AI weights are not open "source"

Published: Jun 27, 2023
By: Sid Sijbrandij

AI licensing is extremely complex. Unlike software licensing, AI isn’t as simple as applying current proprietary/open source software licenses. AI has multiple components—the source code, weights, data, etc.—that are licensed differently. AI also poses socio-ethical consequences that don’t exist on the same scale as computer software, necessitating more restrictions like behavioral use restrictions, in some cases, and distribution restrictions. Because of these complexities, AI licensing has many layers, including multiple components and additional licensing considerations. 

img

With Heather Meeker’s input, I’ve created a set of categories to standardize how we talk about AI licensing. The table above names different categories of license types based on the function they serve and which component they apply to. Typical software licensing falls into two categories: proprietary and open source. Some people have the perspective that if a license isn’t open source, it’s proprietary. I think it’s more nuanced than that and believe there are three more license types worth naming: non-commercial NDA, non-commercial public, and ethical. There is no standard license for any of these categories, so I suggest we categorize existing licenses as proprietary, collaborator, available, ethical, and open.

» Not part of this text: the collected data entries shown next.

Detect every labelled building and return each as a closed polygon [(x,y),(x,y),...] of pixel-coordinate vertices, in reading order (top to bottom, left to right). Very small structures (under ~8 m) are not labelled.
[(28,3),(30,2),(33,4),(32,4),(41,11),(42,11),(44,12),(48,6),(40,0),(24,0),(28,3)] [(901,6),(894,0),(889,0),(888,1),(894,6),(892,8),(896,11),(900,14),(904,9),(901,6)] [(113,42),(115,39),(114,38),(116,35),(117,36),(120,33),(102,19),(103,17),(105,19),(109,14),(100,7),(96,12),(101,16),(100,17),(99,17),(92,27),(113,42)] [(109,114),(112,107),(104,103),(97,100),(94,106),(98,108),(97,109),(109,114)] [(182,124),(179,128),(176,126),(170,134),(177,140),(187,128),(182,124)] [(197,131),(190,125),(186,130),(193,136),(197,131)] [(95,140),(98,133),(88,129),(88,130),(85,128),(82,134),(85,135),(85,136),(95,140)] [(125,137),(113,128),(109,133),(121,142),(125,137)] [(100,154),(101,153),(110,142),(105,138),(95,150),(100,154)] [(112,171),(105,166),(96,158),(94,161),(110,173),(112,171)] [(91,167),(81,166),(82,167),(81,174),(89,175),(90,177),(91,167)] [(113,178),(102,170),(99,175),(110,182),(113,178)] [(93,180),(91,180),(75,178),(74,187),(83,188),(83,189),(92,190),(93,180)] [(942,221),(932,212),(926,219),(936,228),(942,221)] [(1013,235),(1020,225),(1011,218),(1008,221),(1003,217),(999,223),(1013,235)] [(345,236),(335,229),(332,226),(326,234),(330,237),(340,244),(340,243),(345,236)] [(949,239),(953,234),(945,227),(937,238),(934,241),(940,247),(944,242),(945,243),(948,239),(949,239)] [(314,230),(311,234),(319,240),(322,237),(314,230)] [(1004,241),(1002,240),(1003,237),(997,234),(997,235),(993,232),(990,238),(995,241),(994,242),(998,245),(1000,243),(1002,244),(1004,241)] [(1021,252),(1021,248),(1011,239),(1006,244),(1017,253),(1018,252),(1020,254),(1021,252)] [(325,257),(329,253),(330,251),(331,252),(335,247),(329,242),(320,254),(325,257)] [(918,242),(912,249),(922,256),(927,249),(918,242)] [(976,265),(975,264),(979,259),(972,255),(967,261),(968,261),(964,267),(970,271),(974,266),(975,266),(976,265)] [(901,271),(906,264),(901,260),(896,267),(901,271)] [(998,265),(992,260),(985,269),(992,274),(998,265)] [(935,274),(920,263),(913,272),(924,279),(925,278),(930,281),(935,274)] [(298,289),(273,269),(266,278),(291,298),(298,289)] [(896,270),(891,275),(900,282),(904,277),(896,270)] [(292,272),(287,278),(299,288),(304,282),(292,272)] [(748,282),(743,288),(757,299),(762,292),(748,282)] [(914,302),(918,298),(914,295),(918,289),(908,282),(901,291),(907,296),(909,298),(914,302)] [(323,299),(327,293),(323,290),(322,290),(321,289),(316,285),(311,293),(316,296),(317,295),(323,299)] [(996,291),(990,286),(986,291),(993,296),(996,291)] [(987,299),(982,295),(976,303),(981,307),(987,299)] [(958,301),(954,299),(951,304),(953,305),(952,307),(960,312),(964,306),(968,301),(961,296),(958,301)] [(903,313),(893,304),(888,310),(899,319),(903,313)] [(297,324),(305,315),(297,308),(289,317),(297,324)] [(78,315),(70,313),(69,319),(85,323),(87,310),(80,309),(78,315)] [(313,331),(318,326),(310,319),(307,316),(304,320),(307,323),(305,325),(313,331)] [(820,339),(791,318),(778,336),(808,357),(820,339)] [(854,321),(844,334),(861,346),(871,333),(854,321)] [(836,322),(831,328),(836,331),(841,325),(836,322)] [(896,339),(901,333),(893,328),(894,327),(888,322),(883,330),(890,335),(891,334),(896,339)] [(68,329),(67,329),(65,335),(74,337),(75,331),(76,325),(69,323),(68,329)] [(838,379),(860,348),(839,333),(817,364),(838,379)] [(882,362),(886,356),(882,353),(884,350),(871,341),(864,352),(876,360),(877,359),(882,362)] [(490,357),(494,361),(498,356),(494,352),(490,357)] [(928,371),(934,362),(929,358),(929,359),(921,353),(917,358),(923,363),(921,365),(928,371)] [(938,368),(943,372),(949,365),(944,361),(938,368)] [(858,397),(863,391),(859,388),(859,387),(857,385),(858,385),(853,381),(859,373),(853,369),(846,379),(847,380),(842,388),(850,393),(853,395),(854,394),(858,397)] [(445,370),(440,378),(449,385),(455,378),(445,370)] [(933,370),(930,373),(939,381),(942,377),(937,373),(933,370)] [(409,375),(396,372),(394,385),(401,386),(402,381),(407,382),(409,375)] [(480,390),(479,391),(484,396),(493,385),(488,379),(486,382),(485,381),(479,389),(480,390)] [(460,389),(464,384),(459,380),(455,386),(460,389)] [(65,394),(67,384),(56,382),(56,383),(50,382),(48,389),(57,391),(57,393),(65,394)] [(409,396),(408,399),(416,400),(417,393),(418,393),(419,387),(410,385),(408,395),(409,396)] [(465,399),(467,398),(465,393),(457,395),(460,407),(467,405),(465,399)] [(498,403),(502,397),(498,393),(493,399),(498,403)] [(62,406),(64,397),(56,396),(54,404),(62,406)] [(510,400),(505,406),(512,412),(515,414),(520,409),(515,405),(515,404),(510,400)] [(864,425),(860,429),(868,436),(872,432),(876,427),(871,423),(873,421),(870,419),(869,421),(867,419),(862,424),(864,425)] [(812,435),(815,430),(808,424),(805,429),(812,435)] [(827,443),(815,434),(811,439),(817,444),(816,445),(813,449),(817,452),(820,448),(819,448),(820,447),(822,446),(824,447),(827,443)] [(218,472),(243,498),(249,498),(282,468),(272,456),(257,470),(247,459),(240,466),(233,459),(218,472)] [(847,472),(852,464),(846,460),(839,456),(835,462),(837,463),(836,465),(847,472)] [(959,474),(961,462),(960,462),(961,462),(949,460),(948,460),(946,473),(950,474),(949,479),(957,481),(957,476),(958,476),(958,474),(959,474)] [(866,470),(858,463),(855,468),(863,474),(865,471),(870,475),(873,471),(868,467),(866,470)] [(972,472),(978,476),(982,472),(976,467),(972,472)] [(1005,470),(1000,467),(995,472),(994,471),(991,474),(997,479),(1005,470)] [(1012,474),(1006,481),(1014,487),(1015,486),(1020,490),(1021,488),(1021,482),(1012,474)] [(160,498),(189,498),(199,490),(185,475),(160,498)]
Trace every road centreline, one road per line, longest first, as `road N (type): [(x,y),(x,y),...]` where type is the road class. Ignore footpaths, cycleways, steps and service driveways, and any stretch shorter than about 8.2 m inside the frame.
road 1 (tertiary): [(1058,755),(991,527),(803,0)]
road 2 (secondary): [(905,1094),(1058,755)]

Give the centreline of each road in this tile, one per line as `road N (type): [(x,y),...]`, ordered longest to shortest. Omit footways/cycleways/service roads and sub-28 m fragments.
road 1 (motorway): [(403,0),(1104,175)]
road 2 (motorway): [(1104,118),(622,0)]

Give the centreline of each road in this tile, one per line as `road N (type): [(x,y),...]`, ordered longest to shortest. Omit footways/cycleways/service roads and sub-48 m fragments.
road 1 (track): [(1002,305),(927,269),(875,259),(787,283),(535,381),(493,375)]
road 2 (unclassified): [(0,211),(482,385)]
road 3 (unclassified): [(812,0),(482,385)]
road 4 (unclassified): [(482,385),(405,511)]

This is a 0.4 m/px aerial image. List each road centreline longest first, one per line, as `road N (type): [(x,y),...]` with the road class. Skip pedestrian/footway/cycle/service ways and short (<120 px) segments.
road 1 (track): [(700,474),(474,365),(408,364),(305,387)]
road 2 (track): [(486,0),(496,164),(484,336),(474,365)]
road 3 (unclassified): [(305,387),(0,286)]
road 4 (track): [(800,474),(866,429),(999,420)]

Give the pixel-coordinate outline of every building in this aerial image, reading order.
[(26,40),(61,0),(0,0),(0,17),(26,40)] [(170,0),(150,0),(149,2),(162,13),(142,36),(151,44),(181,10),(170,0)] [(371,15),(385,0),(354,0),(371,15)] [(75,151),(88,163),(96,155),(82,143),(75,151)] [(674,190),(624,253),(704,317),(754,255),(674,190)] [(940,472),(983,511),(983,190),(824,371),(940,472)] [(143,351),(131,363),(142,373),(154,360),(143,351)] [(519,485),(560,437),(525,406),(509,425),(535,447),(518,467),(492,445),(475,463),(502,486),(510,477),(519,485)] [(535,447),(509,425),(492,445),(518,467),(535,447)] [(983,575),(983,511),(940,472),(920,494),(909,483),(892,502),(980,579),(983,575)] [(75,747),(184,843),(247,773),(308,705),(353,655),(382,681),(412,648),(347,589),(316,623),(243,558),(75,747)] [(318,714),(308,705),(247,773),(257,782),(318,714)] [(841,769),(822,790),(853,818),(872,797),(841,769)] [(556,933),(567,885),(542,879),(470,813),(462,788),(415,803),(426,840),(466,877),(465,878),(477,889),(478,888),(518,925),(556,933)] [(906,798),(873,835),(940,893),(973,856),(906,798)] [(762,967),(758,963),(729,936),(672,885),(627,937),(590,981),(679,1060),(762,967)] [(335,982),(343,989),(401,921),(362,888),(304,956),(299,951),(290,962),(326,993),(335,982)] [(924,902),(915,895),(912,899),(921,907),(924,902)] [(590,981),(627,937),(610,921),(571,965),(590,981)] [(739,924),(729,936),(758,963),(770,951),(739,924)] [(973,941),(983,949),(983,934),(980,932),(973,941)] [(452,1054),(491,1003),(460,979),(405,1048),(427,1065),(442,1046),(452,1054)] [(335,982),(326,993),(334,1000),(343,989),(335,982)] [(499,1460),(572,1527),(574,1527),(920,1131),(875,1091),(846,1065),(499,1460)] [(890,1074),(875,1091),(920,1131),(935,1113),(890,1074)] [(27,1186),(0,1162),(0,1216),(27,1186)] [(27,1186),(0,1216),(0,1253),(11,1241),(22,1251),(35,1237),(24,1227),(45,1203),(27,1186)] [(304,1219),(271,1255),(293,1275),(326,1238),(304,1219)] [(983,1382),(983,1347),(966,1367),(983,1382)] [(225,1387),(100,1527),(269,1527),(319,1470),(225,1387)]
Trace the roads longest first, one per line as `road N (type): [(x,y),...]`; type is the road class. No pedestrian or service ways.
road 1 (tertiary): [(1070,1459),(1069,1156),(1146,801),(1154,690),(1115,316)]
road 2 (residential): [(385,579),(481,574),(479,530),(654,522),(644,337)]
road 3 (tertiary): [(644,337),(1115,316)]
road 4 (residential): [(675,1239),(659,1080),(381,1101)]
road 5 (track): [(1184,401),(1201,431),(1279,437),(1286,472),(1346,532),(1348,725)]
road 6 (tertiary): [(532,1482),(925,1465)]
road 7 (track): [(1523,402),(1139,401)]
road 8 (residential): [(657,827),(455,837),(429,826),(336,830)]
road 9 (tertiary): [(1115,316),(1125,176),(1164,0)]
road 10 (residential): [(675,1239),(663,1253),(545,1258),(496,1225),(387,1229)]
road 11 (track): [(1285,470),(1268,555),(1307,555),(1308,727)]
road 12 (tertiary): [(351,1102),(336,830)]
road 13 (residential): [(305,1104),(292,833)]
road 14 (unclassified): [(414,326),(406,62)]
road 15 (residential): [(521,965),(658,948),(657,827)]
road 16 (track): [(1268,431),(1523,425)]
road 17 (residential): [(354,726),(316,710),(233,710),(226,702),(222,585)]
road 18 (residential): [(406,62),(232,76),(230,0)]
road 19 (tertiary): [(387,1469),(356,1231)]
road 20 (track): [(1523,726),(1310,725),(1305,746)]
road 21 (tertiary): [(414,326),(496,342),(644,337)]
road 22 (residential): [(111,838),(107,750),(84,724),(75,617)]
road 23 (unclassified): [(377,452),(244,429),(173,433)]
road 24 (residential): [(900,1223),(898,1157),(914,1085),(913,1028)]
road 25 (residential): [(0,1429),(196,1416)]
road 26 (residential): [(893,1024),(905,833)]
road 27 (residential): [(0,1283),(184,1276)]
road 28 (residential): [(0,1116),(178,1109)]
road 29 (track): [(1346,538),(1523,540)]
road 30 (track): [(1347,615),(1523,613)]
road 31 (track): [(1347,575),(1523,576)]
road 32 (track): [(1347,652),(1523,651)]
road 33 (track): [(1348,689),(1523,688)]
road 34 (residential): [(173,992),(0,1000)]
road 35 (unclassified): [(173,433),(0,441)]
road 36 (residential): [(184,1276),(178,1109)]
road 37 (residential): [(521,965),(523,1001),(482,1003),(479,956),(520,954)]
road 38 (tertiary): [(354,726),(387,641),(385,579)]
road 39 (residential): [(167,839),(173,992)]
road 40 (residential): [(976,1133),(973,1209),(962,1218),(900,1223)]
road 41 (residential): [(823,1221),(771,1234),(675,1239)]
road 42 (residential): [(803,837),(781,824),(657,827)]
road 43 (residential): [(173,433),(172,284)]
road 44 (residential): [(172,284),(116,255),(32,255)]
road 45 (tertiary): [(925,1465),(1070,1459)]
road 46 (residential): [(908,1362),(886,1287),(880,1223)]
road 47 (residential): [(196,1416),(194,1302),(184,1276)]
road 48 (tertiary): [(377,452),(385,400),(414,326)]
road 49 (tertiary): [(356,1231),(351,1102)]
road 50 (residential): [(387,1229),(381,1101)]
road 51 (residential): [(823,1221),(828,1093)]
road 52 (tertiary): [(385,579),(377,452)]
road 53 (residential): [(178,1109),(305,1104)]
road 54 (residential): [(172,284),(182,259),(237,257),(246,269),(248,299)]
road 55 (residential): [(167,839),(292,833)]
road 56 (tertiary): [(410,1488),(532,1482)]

“Open Weights” is already gaining traction as the default name for “open source” AI weights. Meeker and Joseph Jacks of OSS Capital recently announced an Open Weights definition and licensing framework focused on “the original idea of openness, and preserving the original goals of Freedom Zero of free software and the non-discrimination principles of open source.” Eventually, we will need standard definitions and licensing frameworks for each category.

License categories

The proprietary license category captures fully closed licenses that can’t be used for any purposes without explicit permission from the original author.

A non-commercial, NDA license is a mostly closed license that allows non-commercial use with a non-disclosure agreement. Meta applied this license type to its AI model weights when it released LLaMA, allowing certain academic researchers, laboratories, and government agencies to download the weights. The purpose of this license, according to Meta, is to allow certain, pre-defined, and approved groups to collaborate on improving the model and support further research without compromising the integrity or opening it up to misuse. Because this license type is limited to specific collaborators, I’ve named the category “collaborator.” You could argue that this should be combined with the next license, “non-commercial, public” but for now, we think that having the weights out in public is a big enough difference.

A non-commercial, public license is similar to the Creative Commons Noncommercial license but for AI. Source code and weights are available to anyone to download and use (not just select collaborators) but can’t be used commercially. I’ve named this category “available” because it makes the component available to the public for personal use.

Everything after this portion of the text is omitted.